Nicolas de Staël, Face au Havre

Nicolas de Staël, Face au Havre
Nicolas de Staël, Face au Havre

samedi 25 mai 2013

Requiem déconstruit


Pour ceux qui sont tombés, les voici descendus de leurs rêves de fer, les voici plus rien dans la terre et l'idée de dieu même il faut en rabattre, et l'on ne sait à qui demander le repos, et notre bouche est trop blessée pour louer ces morts sans nom, à Sion ni à Jérusalem.

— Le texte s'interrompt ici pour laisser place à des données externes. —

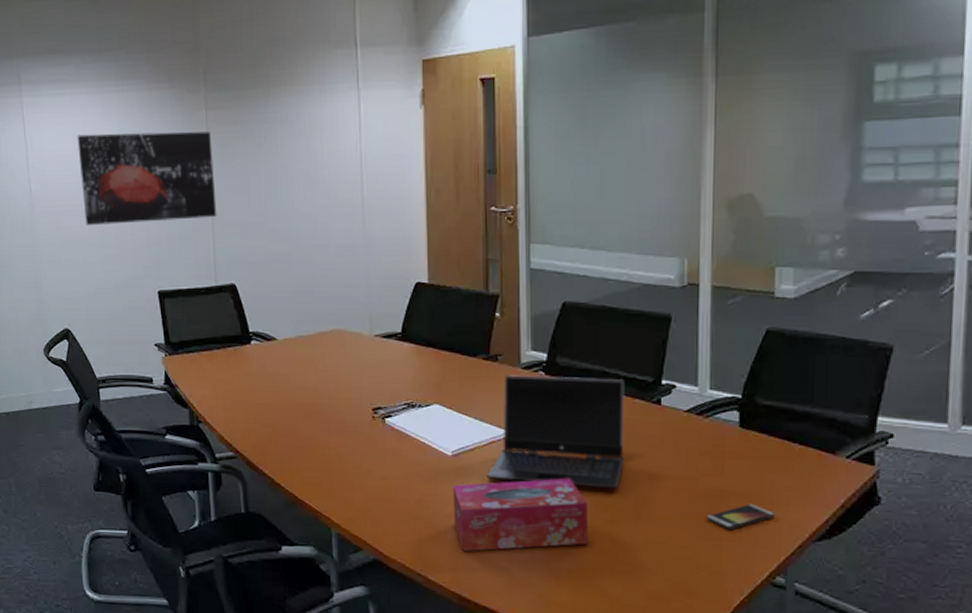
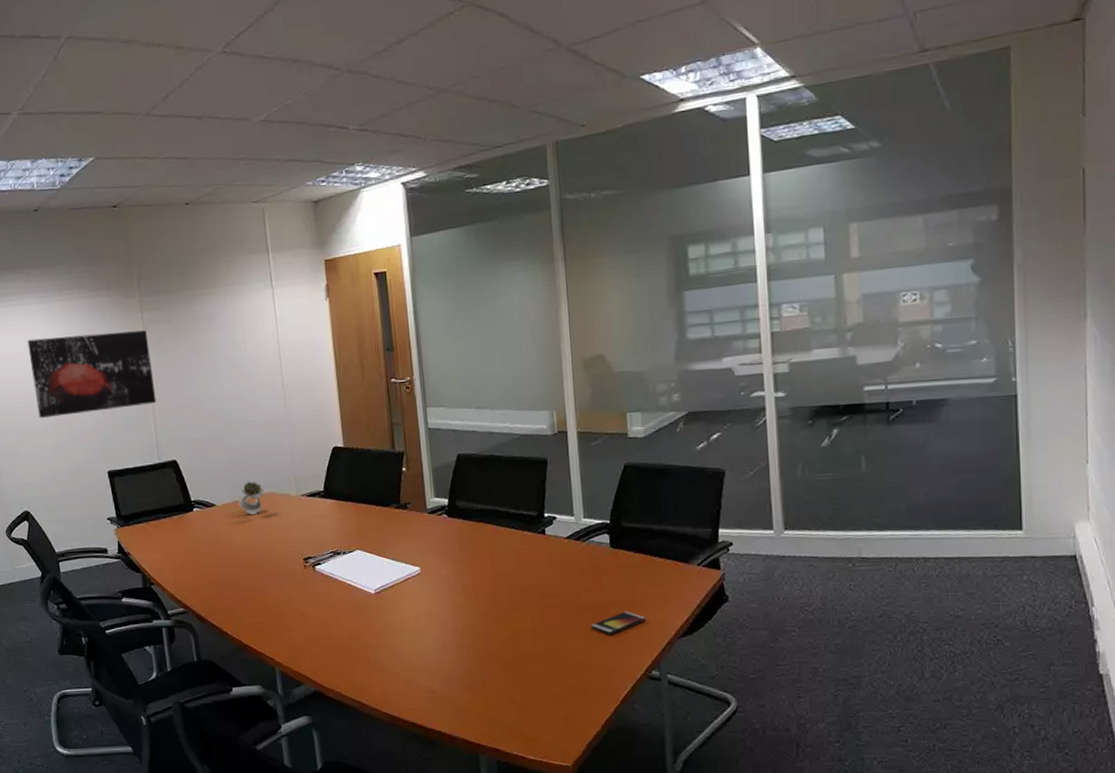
succulent plant: none [302,315,332,354] -> present [238,481,264,515]
tissue box: present [452,478,588,551] -> none [377,604,496,675]
laptop computer: present [487,375,625,489] -> none [406,516,520,611]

Il ne convient de louer personne, et nul n'est voué à la lumière infinie.
Pour les innocents qui sont morts, il n'y aura plus de lumière, et leur sommeil c'est un repos d'égorgés, et leurs membres partout dispersés par la ville : il n'y a pas lieu de louer, il n'y a pas de mémoire éternelle. Bientôt nos monuments seront tous érodés. Nul ne libérera les âmes mortes du lac où nos sondes sont vaines, et la gueule du lion, elle les a déjà dévorées.
Nous qui survivons à la haine, nous connaîtrons des jours de colère, nous respirerons les cendres du monde. Ivres de ces poudres, nous rirons dans la terreur et nous croirons voir dieu commettre quelque archange à trancher droit dans la vie brûlante, dans Jéricho dévasté. Nous connaîtrons des jours de larmes, ils ont tout juste commencé.
Pour ceux qui sont tombés, qu'ils reposent loin des mensonges d'éternité, qu'ils mangent avec la terre dans laquelle ils se mélangent les promesses pour lesquelles ils sont morts, qui ne seront jamais tenues : jusqu'au rien toute chair se ravale, dans la grande absence du dieu que nos efforts inventent, et qu'importe son nom puisque partout c'est imposture, ces noms que gravent tous les couteaux du sacrifice, ces noms dont se réclament tous les hurlements de vengeance, je crache sur leurs lettres, je préférerais ne pas savoir les lire.